PT Arara Abadi Siagakan 5 Helikopter dan 1.173 Personel untuk Antisipasi Karhutla Saat El Nino 2026
Riau (Teras Kampar) - PT Arara Abadi sebagai Unit Usaha APP Group meningkatkan kewaspadaan dalam menghadapi fenomena El Nino 2026 di Indonesia dengan
Riau (Teras Kampar) - PT Arara Abadi sebagai Unit Usaha APP Group meningkatkan kewaspadaan dalam menghadapi fenomena El Nino 2026 di Indonesia dengan menambah pos akses kontrol wilayah, penambahan personel Tim reaksi cepat dan 5 unit Heli Copter untuk penanggulangan kebakaran hutan lahan di sekitar arela konsesi perusahaan
Fire Operation Management Head PT Arara Abadi-APP Group, Richard Sudinardo menyatakan tahun ini pihaknya menambah 34 pos akses kontrol di sekitar 26 distrik wilayah konsesi perusahaan. Hal ini untuk memitigasi daerah yang dianggap rawan karhutla.
"Kita identifikasi akses jalan yang ada di sana, setiap orang masuk lapor pos itu,. Di sana turut terlibat tentara dan polisi serta tokoh masyarakat dilibatkan agar niat membakar itu tidak ada karena kebakaran 100 persen ulah manusia," katanya di Perawang, Rabu.

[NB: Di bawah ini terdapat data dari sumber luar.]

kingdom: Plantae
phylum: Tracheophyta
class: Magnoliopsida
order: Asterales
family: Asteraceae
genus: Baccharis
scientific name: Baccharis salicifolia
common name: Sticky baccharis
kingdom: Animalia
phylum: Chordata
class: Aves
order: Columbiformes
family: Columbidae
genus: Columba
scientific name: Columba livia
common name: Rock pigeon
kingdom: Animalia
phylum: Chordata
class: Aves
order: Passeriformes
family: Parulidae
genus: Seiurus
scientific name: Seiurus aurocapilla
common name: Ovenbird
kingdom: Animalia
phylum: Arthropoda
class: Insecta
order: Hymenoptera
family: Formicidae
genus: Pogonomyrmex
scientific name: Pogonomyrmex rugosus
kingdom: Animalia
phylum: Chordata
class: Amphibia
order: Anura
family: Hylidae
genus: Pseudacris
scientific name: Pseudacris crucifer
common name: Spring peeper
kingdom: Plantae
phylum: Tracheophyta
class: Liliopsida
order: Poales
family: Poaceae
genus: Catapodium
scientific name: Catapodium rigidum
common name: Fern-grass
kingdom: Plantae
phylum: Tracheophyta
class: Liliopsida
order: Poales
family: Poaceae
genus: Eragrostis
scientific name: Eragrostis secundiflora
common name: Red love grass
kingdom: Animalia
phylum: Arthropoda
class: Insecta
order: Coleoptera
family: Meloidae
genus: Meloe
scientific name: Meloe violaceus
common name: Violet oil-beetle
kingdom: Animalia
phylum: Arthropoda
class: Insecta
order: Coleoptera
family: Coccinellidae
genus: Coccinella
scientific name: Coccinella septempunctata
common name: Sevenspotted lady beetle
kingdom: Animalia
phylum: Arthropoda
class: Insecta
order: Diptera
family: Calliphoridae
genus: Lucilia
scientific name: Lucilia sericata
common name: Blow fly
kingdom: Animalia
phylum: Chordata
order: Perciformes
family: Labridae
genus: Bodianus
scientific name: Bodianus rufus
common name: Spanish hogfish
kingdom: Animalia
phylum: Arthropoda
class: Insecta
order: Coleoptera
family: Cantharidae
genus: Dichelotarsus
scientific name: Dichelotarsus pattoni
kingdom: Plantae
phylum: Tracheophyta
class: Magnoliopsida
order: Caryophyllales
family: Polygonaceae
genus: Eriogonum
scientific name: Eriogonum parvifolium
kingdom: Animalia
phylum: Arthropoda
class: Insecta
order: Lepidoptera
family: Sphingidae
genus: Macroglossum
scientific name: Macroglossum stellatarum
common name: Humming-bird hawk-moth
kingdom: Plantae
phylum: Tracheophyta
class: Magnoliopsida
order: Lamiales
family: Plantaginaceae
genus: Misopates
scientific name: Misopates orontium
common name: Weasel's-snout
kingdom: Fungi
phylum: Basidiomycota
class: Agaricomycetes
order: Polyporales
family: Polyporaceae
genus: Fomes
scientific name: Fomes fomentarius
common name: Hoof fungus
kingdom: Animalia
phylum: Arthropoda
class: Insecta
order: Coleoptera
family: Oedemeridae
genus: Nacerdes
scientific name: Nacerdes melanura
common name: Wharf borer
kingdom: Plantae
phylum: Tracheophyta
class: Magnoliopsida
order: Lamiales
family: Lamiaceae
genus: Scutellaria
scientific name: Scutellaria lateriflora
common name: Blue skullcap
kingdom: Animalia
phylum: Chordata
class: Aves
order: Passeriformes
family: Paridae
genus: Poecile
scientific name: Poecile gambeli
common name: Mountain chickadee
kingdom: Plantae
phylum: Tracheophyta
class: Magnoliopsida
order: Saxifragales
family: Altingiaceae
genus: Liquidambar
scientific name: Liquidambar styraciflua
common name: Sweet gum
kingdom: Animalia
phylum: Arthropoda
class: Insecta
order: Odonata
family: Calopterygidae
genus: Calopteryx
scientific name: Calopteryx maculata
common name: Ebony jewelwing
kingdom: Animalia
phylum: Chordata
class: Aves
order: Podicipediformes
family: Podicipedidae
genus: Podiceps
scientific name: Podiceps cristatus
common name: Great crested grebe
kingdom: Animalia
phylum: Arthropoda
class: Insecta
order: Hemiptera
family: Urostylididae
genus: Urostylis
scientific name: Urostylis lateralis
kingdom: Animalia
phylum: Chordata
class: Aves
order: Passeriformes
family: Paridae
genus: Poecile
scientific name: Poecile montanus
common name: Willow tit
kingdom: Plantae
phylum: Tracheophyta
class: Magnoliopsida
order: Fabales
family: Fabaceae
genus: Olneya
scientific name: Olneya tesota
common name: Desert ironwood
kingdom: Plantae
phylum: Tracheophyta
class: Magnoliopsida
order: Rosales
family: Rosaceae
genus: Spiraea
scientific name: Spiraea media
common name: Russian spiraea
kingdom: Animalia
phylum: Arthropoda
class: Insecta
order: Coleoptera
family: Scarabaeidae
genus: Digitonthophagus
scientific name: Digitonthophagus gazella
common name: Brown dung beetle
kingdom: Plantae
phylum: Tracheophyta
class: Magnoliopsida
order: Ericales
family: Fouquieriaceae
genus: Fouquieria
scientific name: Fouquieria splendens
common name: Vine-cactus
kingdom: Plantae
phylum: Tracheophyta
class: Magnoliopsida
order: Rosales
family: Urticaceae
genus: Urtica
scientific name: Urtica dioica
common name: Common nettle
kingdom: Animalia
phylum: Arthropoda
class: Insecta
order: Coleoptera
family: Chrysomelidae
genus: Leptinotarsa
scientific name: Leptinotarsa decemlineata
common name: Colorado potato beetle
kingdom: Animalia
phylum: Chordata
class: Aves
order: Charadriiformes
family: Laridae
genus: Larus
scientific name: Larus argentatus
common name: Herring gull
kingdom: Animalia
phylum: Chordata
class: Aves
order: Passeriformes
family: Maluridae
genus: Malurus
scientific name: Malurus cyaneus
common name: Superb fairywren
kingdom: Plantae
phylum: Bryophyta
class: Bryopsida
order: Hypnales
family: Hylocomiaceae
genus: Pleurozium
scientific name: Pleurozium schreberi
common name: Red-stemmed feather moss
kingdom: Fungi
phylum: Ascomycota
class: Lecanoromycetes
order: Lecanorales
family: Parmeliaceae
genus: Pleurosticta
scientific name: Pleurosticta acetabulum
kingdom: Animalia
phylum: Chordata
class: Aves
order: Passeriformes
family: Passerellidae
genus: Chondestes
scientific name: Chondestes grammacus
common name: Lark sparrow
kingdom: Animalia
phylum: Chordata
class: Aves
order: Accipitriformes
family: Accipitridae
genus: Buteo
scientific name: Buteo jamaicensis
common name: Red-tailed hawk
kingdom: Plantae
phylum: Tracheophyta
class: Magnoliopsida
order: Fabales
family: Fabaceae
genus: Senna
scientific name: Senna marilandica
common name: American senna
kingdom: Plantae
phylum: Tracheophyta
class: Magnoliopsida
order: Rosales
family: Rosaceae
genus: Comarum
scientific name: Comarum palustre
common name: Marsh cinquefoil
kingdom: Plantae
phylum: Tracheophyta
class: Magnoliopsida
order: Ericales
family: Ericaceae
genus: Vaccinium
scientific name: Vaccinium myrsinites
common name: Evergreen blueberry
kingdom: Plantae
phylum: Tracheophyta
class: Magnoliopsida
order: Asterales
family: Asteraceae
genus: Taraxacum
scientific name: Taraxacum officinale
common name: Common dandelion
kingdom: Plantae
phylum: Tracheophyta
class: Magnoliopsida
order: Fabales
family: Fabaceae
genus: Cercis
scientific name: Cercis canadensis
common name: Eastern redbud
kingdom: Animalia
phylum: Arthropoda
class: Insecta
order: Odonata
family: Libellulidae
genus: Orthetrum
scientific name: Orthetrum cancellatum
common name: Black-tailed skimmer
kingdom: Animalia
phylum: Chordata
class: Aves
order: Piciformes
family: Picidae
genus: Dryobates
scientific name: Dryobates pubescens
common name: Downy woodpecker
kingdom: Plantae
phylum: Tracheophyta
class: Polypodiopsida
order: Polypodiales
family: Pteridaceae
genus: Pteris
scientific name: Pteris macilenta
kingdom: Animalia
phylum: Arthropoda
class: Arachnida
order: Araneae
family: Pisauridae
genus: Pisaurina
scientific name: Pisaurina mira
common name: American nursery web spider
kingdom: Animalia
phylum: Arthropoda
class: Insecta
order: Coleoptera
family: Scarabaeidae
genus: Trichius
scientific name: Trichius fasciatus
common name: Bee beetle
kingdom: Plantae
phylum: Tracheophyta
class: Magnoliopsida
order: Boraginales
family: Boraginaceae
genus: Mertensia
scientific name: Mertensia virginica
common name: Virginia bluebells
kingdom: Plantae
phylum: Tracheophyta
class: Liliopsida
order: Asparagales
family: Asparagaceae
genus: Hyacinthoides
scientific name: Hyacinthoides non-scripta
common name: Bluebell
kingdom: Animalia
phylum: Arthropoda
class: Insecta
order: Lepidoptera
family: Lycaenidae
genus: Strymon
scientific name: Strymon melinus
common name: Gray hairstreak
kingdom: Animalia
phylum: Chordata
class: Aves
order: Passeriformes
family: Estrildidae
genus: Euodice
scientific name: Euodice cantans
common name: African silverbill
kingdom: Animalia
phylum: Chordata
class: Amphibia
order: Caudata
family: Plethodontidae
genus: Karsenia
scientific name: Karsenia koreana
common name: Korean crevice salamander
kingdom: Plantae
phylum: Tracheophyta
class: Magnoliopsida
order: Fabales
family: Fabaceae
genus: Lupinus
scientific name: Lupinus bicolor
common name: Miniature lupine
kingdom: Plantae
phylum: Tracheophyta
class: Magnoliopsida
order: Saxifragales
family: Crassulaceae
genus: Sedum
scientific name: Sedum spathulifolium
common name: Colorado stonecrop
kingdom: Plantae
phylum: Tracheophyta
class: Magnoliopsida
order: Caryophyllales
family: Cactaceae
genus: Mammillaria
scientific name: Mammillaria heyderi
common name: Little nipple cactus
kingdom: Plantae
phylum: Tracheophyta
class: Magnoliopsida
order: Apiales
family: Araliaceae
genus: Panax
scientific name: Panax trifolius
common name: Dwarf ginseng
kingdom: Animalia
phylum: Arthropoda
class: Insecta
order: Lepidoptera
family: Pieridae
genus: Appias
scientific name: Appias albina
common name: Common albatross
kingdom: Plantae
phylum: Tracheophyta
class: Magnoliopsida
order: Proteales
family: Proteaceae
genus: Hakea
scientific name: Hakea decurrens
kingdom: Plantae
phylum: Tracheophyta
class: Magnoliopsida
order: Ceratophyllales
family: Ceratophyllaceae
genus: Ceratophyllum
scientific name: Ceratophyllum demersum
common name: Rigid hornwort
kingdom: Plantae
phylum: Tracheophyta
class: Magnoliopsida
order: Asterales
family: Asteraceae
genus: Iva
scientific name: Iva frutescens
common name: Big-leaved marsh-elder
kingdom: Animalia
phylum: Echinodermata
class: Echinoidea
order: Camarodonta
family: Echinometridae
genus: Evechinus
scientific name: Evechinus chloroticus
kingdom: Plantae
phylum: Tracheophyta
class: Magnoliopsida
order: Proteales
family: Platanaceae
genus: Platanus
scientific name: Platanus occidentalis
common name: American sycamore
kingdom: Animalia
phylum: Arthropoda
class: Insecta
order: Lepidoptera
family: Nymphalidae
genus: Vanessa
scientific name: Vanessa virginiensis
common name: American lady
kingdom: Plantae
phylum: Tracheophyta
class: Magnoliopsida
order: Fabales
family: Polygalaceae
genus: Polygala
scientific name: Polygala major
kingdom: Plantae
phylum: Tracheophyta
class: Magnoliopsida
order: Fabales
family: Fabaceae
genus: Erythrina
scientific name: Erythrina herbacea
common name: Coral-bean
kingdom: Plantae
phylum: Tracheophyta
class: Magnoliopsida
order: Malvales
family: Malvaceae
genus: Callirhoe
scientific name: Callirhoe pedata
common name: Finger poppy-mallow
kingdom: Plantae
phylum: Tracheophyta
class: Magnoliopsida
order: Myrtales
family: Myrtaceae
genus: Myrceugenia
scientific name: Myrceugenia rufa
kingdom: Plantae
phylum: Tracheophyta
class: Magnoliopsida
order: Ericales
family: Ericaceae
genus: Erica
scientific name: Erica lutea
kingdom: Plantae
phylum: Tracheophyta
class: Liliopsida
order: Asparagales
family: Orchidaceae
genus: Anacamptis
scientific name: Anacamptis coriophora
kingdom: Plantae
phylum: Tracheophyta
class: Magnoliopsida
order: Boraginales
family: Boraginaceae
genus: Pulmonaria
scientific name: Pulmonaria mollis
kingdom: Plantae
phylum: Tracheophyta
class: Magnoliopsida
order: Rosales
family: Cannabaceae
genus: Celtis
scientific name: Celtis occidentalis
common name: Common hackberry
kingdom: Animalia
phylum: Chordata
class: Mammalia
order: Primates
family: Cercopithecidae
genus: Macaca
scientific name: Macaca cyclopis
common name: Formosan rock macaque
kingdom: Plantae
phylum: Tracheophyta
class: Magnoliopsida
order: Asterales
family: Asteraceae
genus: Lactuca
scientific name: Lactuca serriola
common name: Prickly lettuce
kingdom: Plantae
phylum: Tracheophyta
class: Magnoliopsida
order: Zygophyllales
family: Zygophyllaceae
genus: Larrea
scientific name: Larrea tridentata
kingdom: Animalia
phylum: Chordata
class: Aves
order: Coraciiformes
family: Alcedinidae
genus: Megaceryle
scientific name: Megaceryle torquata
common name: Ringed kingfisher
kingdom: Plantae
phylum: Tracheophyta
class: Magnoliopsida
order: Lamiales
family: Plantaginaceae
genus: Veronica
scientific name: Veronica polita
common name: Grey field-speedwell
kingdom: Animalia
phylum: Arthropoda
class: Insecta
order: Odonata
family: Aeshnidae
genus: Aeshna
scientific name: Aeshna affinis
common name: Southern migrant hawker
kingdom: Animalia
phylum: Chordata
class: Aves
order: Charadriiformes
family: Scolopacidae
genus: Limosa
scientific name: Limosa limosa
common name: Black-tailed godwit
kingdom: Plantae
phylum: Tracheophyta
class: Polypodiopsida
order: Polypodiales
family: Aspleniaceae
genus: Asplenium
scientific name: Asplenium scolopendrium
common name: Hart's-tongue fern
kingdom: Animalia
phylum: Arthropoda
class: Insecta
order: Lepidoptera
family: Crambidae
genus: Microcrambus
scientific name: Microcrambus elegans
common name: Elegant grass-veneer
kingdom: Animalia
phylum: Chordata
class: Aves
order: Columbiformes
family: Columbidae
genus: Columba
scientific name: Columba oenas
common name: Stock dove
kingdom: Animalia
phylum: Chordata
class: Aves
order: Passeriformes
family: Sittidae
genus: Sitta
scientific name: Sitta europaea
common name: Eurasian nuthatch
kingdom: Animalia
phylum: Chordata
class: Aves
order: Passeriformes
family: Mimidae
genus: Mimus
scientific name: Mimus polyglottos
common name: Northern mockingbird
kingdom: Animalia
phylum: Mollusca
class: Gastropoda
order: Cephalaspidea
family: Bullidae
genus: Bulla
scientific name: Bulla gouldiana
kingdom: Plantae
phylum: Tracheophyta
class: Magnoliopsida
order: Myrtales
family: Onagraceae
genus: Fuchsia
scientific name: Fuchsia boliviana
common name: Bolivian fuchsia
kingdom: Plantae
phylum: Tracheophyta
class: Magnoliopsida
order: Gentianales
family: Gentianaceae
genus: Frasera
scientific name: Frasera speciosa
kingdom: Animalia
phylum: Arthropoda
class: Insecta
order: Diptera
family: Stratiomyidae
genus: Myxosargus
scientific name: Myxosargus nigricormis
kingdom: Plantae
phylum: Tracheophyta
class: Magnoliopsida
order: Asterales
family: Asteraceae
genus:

Selain itu tambahnya TRC yang berjumlah 8 saat ini ditambah tiga sehingga menjadi 11 tim. Dengan begitu saat ini semua TRC di PT Arara Abadi APP Group telah berjumlah 77 orang.
Jumlah tersebut semakin melengkapi personel regu pemadam kebakaran yang mencapai memiliki regu pemadam kebakaran 1.173 orang. Di samping itu ada juga 1000 lebih juga personel cadangan yang masih merupakan karyawan di bidang lain.
Dari segi sarana prasarana operasi pemadaman dari udara juga bertambah menjadi 5 unit helikopter. Semuanya bisa dilakukan untuk operasi waterbombing dan tiga di antaranya bisa juga dilakukan untuk patroli.
"Per Juni 2026 sudah ada 35 kasus yang kita tangani, semuanya di luar area konsesi. Kita kirimkan tim dan padamkan sampai tuntas," ujarnya.
Lebih lanjut Richard menyampaikan semua kegiatan operasi karhutla oleh perusahaan dikontrol dan dimonitor melalui "Situation Room" yang pusatnya di Perawang. Tak hanya itu di 23 distrik yang ada di Provinsi Riau juga memiliki "situation room".
"Apabila ada titik api diinformasikan ke sini, baru kita turunkan tim 15 orang atau waterbombing. Kalau kurang ditambah personel dari distrik terdekat atau dari pusat," ungkapnya.
Penanggungjawab Operasional FOM PT Arara Abadi APP Group lebih jauh mengutamakan dalam situation room ada empat monitor sejajar. Pertama website Sipongi milik pemerintah untuk memantau apabila ada titik panas.
Selanjutnya titik panas itu dihamparkan monitor lainnya pada situs internal sesuai peta konsesi. Jika ada titik panas maka akan dilakukan "groundcheck", personel langsung ke lokasi mengecek dan wajib swafoto. Jika terdeteksi titik api maka dilakukan pemadaman.
Monitor lainnya yakni Spartan Badan Metereologi Klimatologi dan Geofisika untuk memonitor kondisi cuaca. Di sampingnya juga situs internal yang menampilkan cuaca di area konsesi saja.
"Di situs internal kita informasi diterjemahkan ke warna biru artinya aman, hijau moderat, kuning high dan merah ektrem yang mewakili tingkat potensi terbakar yang diletakkan di 26 distrik. Ada data suhu curah hujan, ada angka hari tidak hujan. Kita tetapkan batas curah hujan 5 milimeter, gerimis hujan sebentar tidak dihitung hujan," ujarnya.
Perbedaan dengan situs BMKG yakni pada alat "Automatic Weather Situation" (AWS). Pada situs BMKG, hanya da di bandara tersebar di lima daerah di Provinsi Riau. Sementara AWS situs internal ada di 26 distrik yang memantau cuaca secara "real-time".
"Layar lainnya ada Windy.com untuk melihat arah angin paling akurat. Bisa lihat juga hujan secara real time dan history hujannya kapan saja. Bisa dilihat awan tidak ada di sejumlah besar wilayaj Indonesia yang berarti tipis peluang hujan," sebutnya.